Make $A^{k}x_{i}$ orthogonal to $v_{1}$ reveals its component proportional to $v_{2}$: $\begin{align*}
A^{k}x_{2}&= \sum_{i=1}^{n}\alpha_{i}\lambda_{i}^{k}v_{i}
\\ &= \lambda_{2}^k
\Bigg[\,
\underbrace{\alpha_{1}
\left(\frac{\lambda_{1}}{\lambda_{2}}\right)^{k}v_{1}}_{\substack{\text{removed by}\\\text{orthogonalization}}} +
\alpha_{2}v_{2}+
\underbrace{\sum_{i=3}^{n}\alpha_{i}
\left(\frac{\lambda_{i}}{\lambda_{2}}\right)^{k}v_{i}}_{\to 0}
\Bigg]
\\ &\underset{\approx}{\propto} v_{2}
\end{align*}$and the rate of convergence is $O((\lambda_{3} / \lambda_{2})^{k})$.

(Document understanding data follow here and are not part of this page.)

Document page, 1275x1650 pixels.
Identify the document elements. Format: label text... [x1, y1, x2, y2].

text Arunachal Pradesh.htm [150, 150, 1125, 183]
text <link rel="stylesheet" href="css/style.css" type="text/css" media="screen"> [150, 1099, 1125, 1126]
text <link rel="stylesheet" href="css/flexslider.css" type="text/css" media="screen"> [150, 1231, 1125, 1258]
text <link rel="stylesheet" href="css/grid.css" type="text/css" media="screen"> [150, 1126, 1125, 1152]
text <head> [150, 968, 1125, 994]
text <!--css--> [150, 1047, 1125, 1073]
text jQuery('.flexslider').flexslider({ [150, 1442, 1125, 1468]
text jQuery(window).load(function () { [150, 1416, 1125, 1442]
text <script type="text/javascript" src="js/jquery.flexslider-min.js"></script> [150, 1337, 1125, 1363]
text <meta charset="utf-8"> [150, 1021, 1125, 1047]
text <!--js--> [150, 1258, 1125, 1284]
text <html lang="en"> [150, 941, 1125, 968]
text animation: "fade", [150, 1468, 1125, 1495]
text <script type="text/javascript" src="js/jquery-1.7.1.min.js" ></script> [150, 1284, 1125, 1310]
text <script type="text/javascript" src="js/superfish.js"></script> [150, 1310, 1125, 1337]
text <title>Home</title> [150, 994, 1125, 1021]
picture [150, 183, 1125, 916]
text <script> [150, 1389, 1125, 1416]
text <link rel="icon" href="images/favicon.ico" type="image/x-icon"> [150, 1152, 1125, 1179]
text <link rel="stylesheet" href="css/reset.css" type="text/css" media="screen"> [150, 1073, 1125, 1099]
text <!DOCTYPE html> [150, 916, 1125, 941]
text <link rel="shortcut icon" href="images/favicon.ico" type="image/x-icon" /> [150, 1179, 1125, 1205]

In general, removing the components proportional to $v_{1},\dots,v_{s-1}$ in $A^{k}x_{s}$ gives something proportional to $v_{s}$,$\begin{align*}
A^{k}x_{s}&= \sum_{i=1}^{n}\alpha_{i}\lambda_{i}^{k}v_{i}
\\ &= \lambda_{s}^k
\Bigg[\,
\underbrace{\sum_{i=1}^{s-1}\alpha_{i}
\left(\frac{\lambda_{i}}{\lambda_{s}}\right)^{k}v_{i}}_{\text{removed}} +
\alpha_{s}v_{s}+
\underbrace{\sum_{i=s+1}^{n}\alpha_{i}
\left(\frac{\lambda_{i}}{\lambda_{s}}\right)^{k}v_{i}}_{\to 0}
\Bigg]
\\ &\underset{\approx}{\propto} v_{s}
\end{align*}$assuming $\lambda_{i}\gneq\lambda_{j>i}$, so that the remaining terms converge to $0$, then the rate of convergence is $O(\lambda_{i+1} / \lambda_{i})^{k}$.
So if we apply the Gram-Schmidt process followed by normalization to the columns $A^{k}X$, where $A^{k}x_{i} \mapsto q_{i}$,
* For $i=1$, the power iteration gives $A^{k}x_{1}\underset{\approx}{\propto} v_{1}$; G-S only rescales the first basis, so $q_{1} \underset{\approx}{\propto} v_{1}$.
* For $i=2$, G-S makes $A^{k}x_{2}$ orthogonal to $A^{k}x_{1}\underset{\approx}{\propto} v_{1}$, hence $q_{2}\underset{\approx}{\propto} v_{2}$.
* For general $s$, $A^{k}x_{s}$ is made orthgonal to $v_{1},\dots,v_{s-1}$, hence $q_{s}\underset{\approx}{\propto}v_{s}$.
* Lastly, since both $q_{s}$ and $v_{s}$ are unit vectors, $q_{s}\approx \pm v_{s}$.$\{ A^{k}x_{i} \} \xmapsto{G-S}\{ q_{i} \} \approx \{ \pm v_{i} \}$where the $\pm$ doesn't really matter, because both $\pm v_{s}$ are eigenvectors of $\lambda_{s}$ and $A$.